The founders who register on the compute portal now — while the system is still scaling and competition for allocation is growing — will have the strongest position as the infrastructure matures. The GPUs are live. The datasets are free. The foundation models are coming. The startup financing is allocated. The question is not whether the infrastructure exists. It does. The question is whether you will use it.

₹65 per GPU hour versus ₹330 to ₹590 on commercial clouds. 38,000 GPUs deployed — three times the original target. Sovereign datasets free to access. ₹2,000 crore for deep-tech AI startups. 12 startups building India’s own foundation models. Stanford ranks India third globally in AI competitiveness. The infrastructure is live. Register at the IndiaAI Compute Portal and start building.

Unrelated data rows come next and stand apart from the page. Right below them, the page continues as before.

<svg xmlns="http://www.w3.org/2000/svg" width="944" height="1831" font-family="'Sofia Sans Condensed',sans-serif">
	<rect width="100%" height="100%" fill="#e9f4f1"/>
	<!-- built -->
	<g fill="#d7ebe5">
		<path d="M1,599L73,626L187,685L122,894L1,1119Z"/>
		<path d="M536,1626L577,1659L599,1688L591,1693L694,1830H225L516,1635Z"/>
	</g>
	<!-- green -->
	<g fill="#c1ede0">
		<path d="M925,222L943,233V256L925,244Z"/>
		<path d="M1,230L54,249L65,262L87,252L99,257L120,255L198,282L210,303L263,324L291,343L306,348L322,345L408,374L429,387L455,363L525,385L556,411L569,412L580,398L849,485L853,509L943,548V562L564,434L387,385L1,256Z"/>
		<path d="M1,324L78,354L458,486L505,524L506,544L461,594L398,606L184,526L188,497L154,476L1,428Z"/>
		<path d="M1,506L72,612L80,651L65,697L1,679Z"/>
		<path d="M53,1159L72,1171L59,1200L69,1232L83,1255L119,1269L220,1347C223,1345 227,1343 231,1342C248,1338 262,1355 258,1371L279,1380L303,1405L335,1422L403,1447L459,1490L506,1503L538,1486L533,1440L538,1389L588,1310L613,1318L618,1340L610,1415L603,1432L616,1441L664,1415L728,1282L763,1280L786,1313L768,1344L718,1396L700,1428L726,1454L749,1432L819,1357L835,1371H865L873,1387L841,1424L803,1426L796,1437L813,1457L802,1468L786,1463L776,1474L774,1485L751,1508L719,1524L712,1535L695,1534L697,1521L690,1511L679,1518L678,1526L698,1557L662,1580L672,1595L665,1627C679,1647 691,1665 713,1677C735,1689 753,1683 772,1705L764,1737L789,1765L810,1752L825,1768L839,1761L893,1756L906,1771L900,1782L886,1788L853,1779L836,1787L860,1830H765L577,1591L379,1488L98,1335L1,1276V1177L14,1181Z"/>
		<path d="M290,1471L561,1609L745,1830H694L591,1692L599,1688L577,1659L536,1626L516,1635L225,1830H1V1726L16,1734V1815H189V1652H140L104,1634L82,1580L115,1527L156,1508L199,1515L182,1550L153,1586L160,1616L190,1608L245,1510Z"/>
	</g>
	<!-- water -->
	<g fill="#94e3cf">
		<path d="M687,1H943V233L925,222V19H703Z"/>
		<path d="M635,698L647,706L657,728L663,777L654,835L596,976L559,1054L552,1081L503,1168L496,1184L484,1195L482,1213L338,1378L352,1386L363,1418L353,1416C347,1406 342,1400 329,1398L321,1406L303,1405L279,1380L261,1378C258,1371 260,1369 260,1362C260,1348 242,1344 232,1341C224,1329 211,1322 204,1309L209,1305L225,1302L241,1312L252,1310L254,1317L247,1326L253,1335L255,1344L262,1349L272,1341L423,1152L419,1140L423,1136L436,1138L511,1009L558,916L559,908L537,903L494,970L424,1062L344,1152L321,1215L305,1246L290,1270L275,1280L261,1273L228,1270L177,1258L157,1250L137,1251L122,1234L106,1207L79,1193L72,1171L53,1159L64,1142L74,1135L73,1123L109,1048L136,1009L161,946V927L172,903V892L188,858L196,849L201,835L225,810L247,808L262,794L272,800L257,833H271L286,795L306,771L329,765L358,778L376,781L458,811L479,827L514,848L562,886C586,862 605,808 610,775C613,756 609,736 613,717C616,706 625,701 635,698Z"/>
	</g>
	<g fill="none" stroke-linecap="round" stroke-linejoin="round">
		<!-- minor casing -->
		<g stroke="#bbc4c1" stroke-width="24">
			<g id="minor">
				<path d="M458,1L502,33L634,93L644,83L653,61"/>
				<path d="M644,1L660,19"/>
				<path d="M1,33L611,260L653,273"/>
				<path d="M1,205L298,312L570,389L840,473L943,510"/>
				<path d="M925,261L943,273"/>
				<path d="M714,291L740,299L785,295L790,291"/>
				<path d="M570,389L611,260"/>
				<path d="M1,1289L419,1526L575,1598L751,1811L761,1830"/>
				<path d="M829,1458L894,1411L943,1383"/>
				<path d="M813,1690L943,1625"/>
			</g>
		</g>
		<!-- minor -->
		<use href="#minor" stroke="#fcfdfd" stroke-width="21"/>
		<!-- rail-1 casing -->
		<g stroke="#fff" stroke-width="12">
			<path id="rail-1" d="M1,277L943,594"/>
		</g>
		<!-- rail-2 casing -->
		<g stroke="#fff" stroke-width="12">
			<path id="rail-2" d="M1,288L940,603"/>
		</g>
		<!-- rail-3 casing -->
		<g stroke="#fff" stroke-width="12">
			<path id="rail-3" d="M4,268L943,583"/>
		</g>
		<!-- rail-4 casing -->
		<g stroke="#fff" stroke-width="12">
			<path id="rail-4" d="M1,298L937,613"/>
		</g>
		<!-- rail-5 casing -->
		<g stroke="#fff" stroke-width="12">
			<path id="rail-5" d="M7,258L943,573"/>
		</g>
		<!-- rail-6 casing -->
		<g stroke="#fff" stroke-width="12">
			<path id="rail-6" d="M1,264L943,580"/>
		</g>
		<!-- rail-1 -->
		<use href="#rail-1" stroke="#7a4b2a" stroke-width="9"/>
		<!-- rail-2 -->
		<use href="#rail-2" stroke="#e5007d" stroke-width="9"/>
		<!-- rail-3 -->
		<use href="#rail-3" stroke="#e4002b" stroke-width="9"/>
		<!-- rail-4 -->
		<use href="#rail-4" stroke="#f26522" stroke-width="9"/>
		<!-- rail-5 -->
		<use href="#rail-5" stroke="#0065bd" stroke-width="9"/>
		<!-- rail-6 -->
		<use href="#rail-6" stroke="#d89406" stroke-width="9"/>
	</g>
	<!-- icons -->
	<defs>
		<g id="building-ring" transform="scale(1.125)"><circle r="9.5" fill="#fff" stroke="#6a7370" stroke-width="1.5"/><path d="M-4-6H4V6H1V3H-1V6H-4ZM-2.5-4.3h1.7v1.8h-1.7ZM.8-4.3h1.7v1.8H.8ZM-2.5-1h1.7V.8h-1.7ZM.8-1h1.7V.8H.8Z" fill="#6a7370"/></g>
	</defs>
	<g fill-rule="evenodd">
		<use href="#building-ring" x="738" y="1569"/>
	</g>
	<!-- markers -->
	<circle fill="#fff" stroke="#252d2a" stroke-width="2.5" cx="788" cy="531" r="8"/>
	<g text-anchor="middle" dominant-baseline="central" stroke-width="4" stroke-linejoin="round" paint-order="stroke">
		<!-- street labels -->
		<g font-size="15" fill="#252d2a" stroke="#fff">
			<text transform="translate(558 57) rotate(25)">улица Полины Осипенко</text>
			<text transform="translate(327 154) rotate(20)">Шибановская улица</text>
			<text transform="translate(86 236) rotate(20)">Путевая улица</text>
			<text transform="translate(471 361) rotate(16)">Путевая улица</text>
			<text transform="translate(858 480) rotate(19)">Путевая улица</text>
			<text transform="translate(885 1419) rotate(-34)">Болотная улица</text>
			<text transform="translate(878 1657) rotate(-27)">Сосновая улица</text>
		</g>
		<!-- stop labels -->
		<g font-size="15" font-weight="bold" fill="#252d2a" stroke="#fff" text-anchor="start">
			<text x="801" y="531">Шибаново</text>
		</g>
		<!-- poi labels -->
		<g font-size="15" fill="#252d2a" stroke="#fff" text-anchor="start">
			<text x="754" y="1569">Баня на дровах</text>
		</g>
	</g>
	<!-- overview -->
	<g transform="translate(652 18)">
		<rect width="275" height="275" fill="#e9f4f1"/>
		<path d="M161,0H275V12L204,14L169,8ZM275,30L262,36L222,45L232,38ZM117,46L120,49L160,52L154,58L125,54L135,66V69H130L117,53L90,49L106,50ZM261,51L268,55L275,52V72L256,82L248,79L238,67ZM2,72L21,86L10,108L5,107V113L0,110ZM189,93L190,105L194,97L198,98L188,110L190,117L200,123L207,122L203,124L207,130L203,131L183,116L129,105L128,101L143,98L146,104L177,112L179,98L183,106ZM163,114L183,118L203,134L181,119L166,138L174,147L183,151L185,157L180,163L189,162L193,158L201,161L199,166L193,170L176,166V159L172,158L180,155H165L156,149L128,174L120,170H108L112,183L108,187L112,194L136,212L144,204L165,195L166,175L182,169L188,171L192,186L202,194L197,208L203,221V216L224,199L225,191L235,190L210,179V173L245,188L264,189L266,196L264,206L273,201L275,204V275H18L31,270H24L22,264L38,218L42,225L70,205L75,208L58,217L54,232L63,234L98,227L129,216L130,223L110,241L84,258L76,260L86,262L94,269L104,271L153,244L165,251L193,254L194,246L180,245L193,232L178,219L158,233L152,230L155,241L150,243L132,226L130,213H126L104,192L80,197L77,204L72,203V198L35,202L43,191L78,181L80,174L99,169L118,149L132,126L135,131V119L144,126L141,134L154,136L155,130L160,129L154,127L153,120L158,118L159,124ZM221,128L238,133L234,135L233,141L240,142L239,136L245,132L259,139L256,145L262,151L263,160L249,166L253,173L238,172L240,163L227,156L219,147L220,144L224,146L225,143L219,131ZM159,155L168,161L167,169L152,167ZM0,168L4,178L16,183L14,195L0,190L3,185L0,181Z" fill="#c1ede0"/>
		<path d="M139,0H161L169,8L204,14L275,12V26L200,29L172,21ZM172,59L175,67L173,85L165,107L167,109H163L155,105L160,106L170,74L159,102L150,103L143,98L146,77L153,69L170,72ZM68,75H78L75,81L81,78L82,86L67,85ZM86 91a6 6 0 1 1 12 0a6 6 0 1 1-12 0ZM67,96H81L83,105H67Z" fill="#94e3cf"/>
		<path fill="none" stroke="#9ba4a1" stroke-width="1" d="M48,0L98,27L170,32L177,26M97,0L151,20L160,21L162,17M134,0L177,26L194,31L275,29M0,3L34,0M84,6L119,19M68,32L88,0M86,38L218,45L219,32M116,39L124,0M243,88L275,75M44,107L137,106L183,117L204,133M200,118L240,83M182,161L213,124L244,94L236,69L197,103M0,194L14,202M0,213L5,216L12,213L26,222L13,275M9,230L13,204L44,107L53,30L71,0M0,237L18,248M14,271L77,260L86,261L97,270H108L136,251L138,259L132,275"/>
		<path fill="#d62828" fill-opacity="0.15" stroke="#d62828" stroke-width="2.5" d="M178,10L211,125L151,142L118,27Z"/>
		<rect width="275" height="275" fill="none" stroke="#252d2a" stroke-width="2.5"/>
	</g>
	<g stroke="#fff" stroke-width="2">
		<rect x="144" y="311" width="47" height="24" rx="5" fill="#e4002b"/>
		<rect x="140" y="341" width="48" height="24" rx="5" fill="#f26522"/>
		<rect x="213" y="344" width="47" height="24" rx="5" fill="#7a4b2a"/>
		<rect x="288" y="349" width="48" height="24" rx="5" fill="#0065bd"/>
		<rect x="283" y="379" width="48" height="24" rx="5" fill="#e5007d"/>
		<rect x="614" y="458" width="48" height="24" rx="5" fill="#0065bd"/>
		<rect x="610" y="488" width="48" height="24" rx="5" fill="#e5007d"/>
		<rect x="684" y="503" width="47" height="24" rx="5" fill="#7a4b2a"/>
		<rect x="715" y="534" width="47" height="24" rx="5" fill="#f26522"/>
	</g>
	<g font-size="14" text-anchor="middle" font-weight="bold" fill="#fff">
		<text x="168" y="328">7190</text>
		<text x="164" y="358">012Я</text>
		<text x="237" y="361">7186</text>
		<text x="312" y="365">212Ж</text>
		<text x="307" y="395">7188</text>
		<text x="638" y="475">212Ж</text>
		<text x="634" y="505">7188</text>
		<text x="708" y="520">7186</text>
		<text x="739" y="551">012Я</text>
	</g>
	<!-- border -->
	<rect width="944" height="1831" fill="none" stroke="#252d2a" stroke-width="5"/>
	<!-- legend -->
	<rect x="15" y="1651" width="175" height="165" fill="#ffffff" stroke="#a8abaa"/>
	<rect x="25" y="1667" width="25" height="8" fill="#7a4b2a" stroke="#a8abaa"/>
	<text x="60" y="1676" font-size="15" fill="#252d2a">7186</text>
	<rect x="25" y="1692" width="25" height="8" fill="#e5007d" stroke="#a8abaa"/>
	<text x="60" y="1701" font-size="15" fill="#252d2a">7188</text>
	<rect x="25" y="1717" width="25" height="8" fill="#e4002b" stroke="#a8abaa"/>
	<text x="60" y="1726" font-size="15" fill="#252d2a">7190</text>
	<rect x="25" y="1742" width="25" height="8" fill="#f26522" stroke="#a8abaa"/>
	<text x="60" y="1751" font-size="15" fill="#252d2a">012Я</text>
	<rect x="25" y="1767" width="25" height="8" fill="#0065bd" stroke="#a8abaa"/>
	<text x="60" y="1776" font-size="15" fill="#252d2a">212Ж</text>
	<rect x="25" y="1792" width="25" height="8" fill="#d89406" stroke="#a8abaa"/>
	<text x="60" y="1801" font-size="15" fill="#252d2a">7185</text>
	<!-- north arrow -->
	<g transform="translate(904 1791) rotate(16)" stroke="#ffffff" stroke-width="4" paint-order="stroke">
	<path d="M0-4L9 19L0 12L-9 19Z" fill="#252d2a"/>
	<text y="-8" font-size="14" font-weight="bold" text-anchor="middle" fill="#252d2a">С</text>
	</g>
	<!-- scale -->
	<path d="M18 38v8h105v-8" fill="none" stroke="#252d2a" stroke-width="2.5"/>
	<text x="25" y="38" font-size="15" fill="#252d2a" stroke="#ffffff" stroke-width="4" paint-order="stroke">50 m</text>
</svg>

Access the India AI Mission this week

Step 1: Register on the IndiaAI Compute Portal via indiaai.gov.in using Digilocker or ePramaan. Step 2: Submit a project proposal with your compute requirements. Step 3: Browse AI Kosh at aikosh.indiaai.gov.in for free training datasets. Step 4: Monitor the Startup Financing pillar for open funding calls and the Station F global programme. Step 5: Stack with state startup schemes and DPIIT recognition for maximum support.

38,000 GPUs. ₹65/hour. Up to 40% subsidy. ₹10,372 crore total mission outlay. ₹2,000 crore for deep-tech startups. Free sovereign datasets. 14 empanelled service providers. The infrastructure is the largest public AI compute deployment in the Global South.

The cost barrier to building AI in India just collapsed. The founders who move now have a 12-24 month structural cost advantage over everyone who waits.